Roos has played in 14 games in three years with the Seahawks and is back on a one-year deal to again try to win a job as a backup guard.

Brandon Shell

Shell is the big-ticket OL signee so far for the Seahawks, agreeing to a two-year deal for up to $11 million (though the exact details are still unclear). After starting 40 games for the Jets over the last four years it’s anticipated he’ll step into Germain Ifedi’s spot at right tackle. But expect Ogbuehi and maybe Jones and Chad Wheeler to also get a shot there, and maybe even Pocic.

Jordan Simmons

Simmons started three games at guard in 2018, with Seattle rushing for 214 yards or more in two of those contests, indicating that he might have a bright future with the team.
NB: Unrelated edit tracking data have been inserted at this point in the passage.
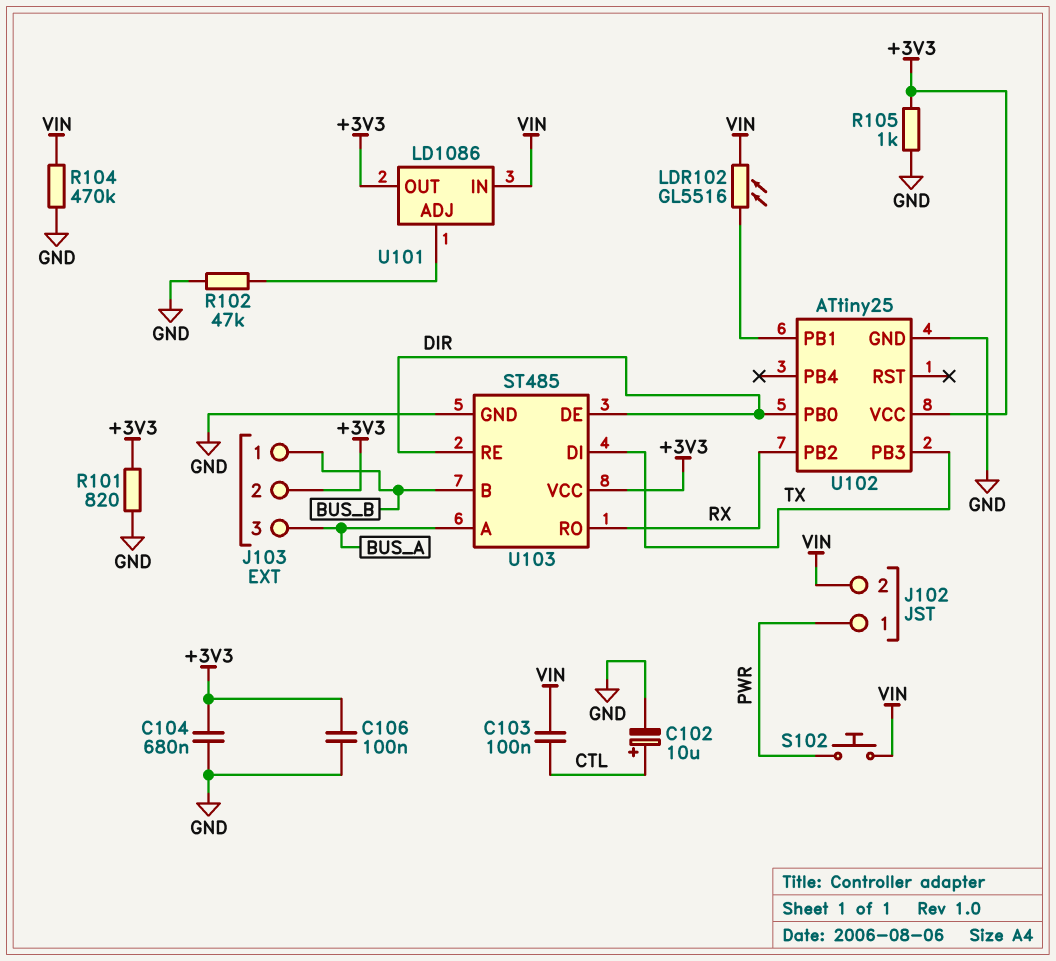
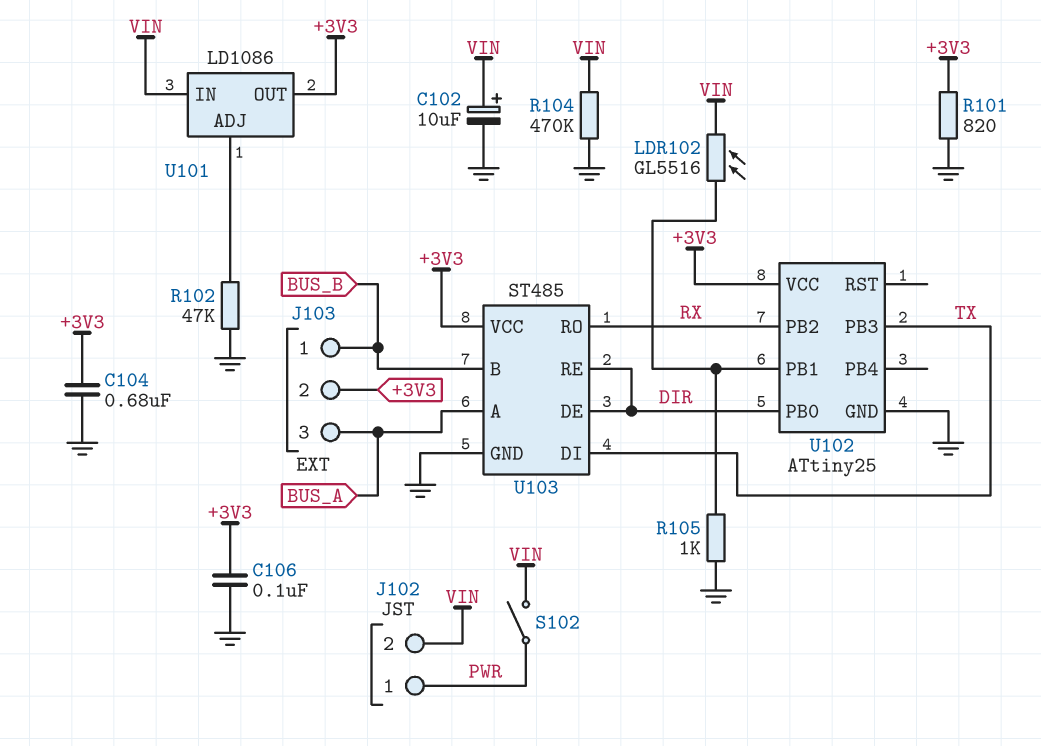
C102: 10uF (plus CTL, minus GND) -> 10uF (plus VIN, minus GND)
C103: 100nF (CTL, VIN) -> none
R105: 1k (+3V3, GND) -> 1k (GND, U102/PB1)
S102: button (PWR, VIN) -> switch (PWR, VIN)

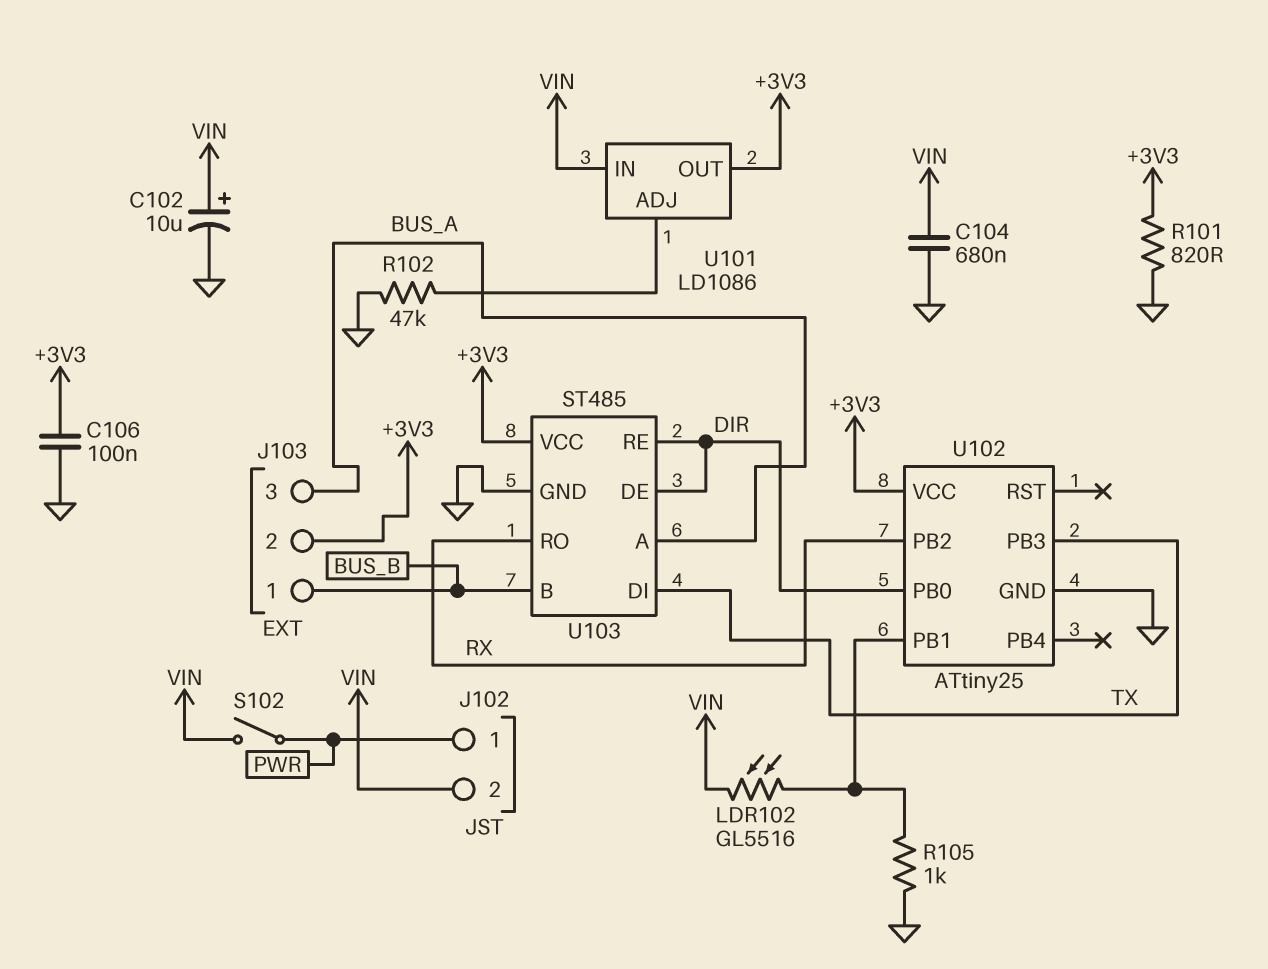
C104: 680nF (+3V3, GND) -> 680nF (GND, VIN)
R104: 470k (GND, VIN) -> none

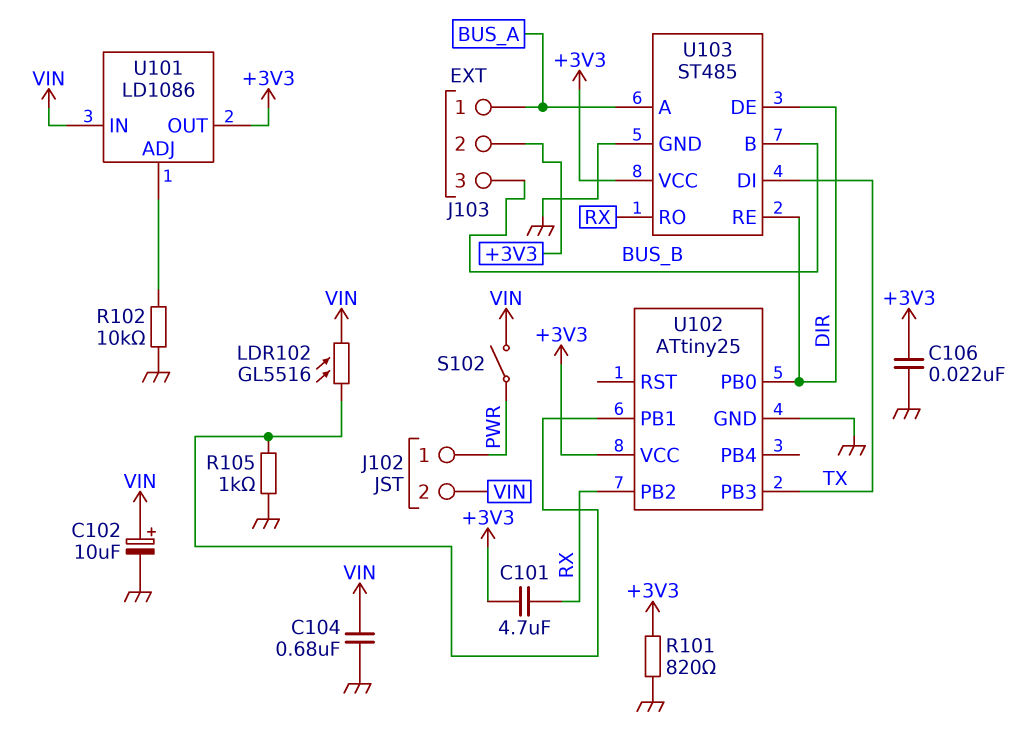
C101: none -> 4.7uF (+3V3, RX)
C106: 100nF (+3V3, GND) -> 22nF (+3V3, GND)
J103 pin 1: BUS_B -> BUS_A
J103 pin 3: BUS_A -> BUS_B
R102: 47k (GND, U101/ADJ) -> 10k (GND, U101/ADJ)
But he missed last season after having knee surgery and was not tendered as an exclusive-rights free agent. However, a source confirmed to The Seattle Times that Simmons is expected to eventually re-sign with the Seahawks as a free agent.

Chance Warmack

A first-round pick out by Tennessee in 2013, he had three decent seasons starting at right guard from 2015-17 before injuries derailed things, and he took last year off to get healthy. He’s on a one-year deal, and he’ll obviously be one of the more intriguing players to watch in camp.

Chad Wheeler

Probably the easiest player on this list to overlook. But Wheeler was called up to the 53-man roster during the playoffs after spending almost three months on the practice squad, and he has lots of experience with offensive-line coach Mike Solari, having started five games for the New York Giants in 2017 at tackle when Solari was the OL coach there. He then started 14 more for the Giants in 2018 and was an All-Pac-12 pick as a left tackle at USC in 2016.